AArch64 stolen reg not restored in non-main-threads on detach
For #4461 (closed) I manually enabled the tool.drcacheoff.burst_threadfilter test (it was disabled for A64 b/c of the #2007 (closed) link failure in the Jenkins toolchain, but it does link on the packet.net tx1 toolchain) and with #4461 (closed) locally fixed I hit crashes:
pre-DR init
pre-DR start
pre-DR detach
pre-DR init
pre-DR start
pre-DR detach
pre-DR init
pre-DR start
pre-DR detach
pre-DR init
pre-DR start
pre-DR detach
Thread 3 "tool.drcacheoff" received signal SIGSEGV, Segmentation fault.
[Switching to Thread 0xffffb73e61e0 (LWP 80911)]
0x0000ffffb7fb32e4 in __pthread_cond_wait (cond=0xfffdb18f1000, mutex=0xaaaaaafb7e30) at pthread_cond_wait.c:192
192 pthread_cond_wait.c: No such file or directory.
(gdb) b
Breakpoint 1 at 0xffffb7fb32e4: file pthread_cond_wait.c, line 192.
(gdb) bt
#0 0x0000ffffb7fb32e4 in __pthread_cond_wait (cond=0xfffdb18f1000, mutex=0xaaaaaafb7e30) at pthread_cond_wait.c:192
#1 0x0000aaaaaaada120 in wait_cond_var (var=0xaaaaaafb7e00) at /home/derek/dr/src/clients/drcachesim/tests/../../../suite/tests/condvar.h:134
#2 0x0000aaaaaaada6a8 in thread_func (arg=0x1) at /home/derek/dr/src/clients/drcachesim/tests/burst_threadfilter.cpp:198
#3 0x0000ffffb7fad0a0 in start_thread (arg=0xaaaaaaada36c <thread_func(void*)>) at pthread_create.c:335
#4 0x0000ffffb7cb2eac in thread_start () at ../sysdeps/unix/sysv/linux/aarch64/clone.S:77
(gdb) x/8i $pc
=> 0xffffb7fb32e4 <__pthread_cond_wait+340>: ldaxr w2, [x28]

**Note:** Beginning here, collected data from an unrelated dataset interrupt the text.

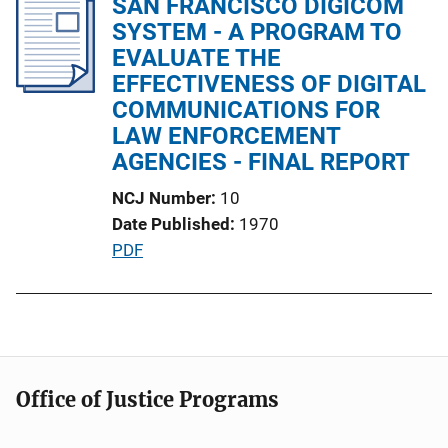
SAN FRANCISCO DIGICOM
i
SYSTEM - A PROGRAM TO
c
EVALUATE THE
a
EFFECTIVENESS OF DIGITAL
t
COMMUNICATIONS FOR
i
LAW ENFORCEMENT
o
AGENCIES - FINAL REPORT
n
NCJ Number
10
L
Date Published
1970
i
P
PDF
n
u
k
b
l
i
c
Office of Justice Programs
a
t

0xffffb7fb32e8 <__pthread_cond_wait+344>: cmp w2, w0
0xffffb7fb32ec <__pthread_cond_wait+348>: b.ne 0xffffb7fb32f8 <__pthread_cond_wait+360>
(gdb) x/4gx $x28
0xfffdb18f1000: Cannot access memory at address 0xfffdb18f1000
-steal_reg 29 results in a crash here:
Thread 2 "tool.drcacheoff" received signal SIGSEGV, Segmentation fault.
[Switching to Thread 0xffffb7be61e0 (LWP 82997)]
__pthread_cond_wait (cond=0xaaaaaafb9470, mutex=0xaaaaaafb94a0) at pthread_cond_wait.c:189
189 pthread_cond_wait.c: No such file or directory.
(gdb) x/8i $pc
=> 0xffffb7fb32d0 <__pthread_cond_wait+320>: ldr w0, [x29,#160]
-steal_reg r25: it now passes!
Seems different from stolen reg mangling bug #4460 (closed) which is during DR control, not post-detach.
This is after the #4457 (closed) fix: fcache_enter_gonative should be restoring the stolen reg for us, for the main thread. But these crashes are in non-main threads. But there translate_mcontext should do the job. Hmm: but it only restores the stolen reg for a thread in the fcache, not for a thread at a syscall! OK that's the bug.